Data block:
+---+
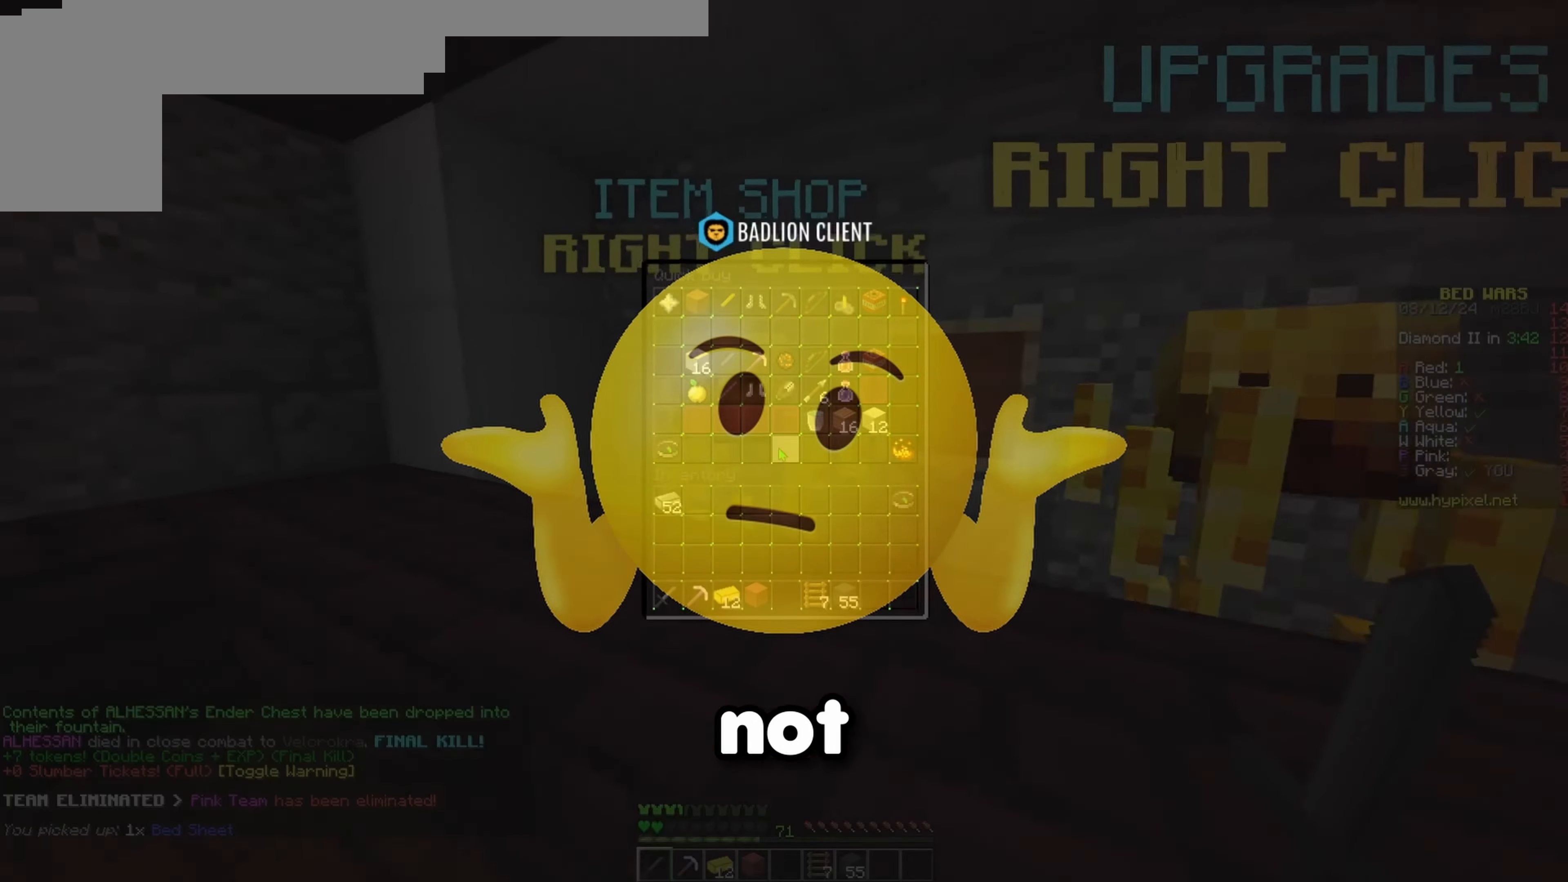
{"keys": [], "events": []}
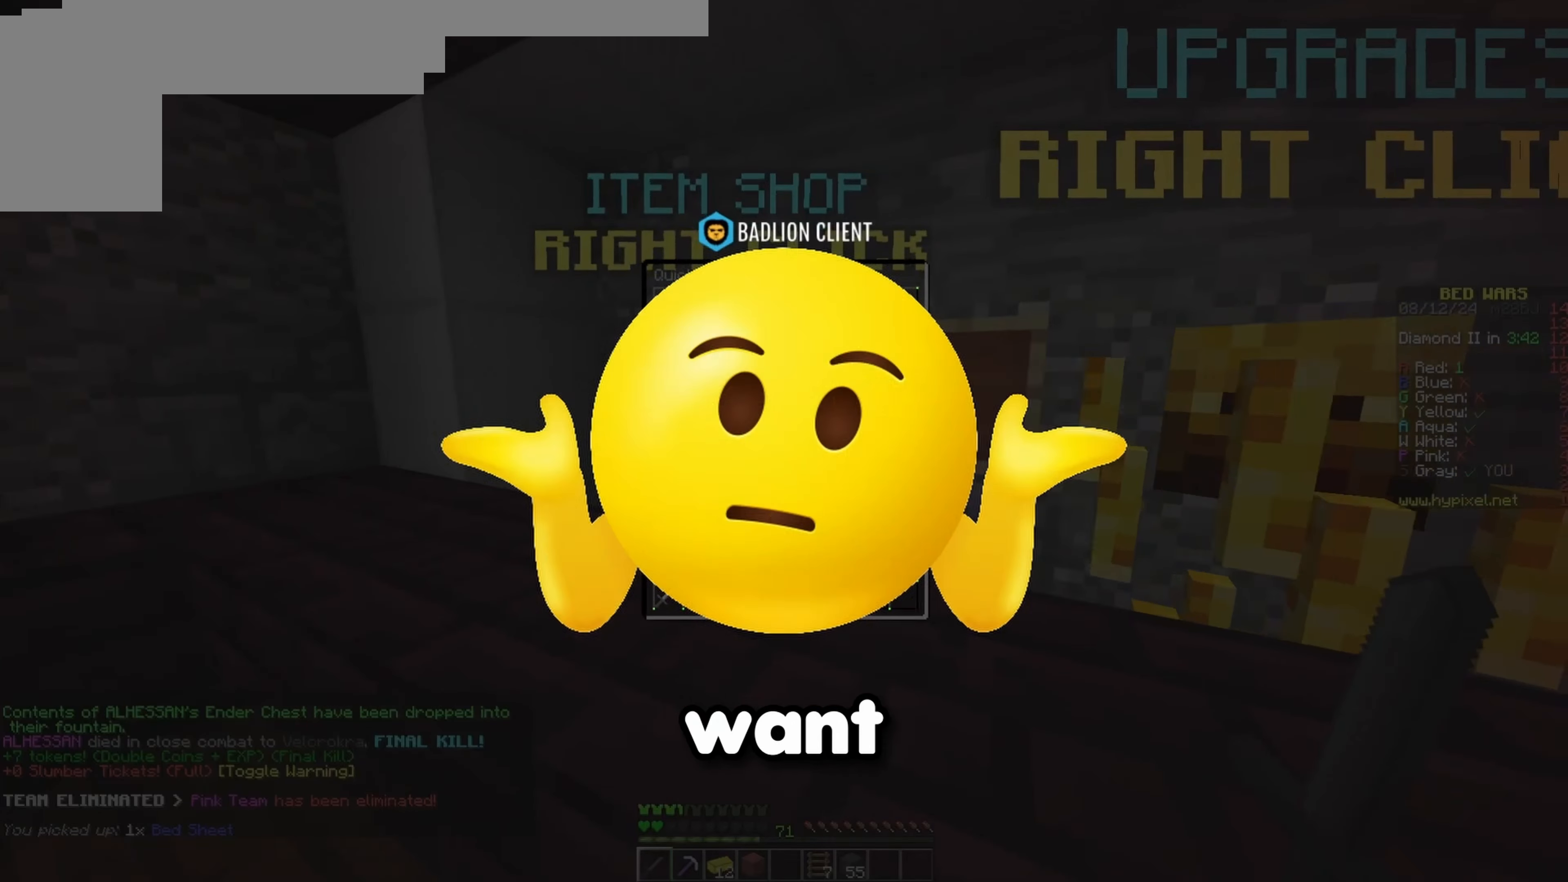
{"keys": [], "events": []}
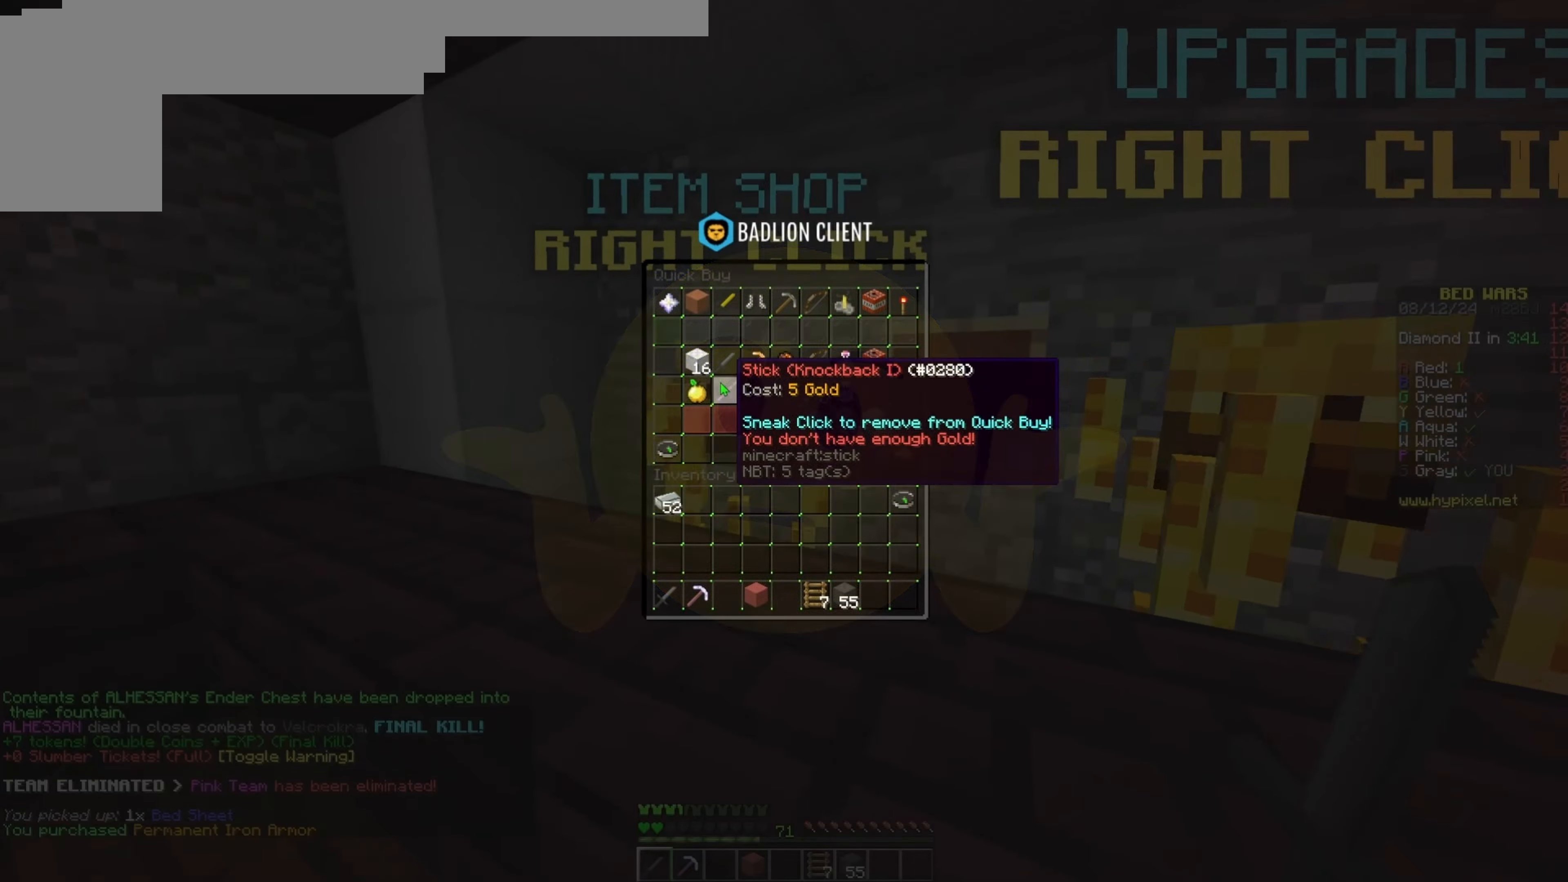
{"keys": [], "events": [[33, "space", "down"], [33, "w", "down"], [183, "d", "down"], [183, "space", "up"], [367, "d", "up"], [467, "w", "up"]]}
+---+
Repeat the data word for word. Images are not part of the copy.

Answer for the task:
{"keys": [], "events": []}
{"keys": [], "events": []}
{"keys": [], "events": [[33, "space", "down"], [33, "w", "down"], [183, "d", "down"], [183, "space", "up"], [367, "d", "up"], [467, "w", "up"]]}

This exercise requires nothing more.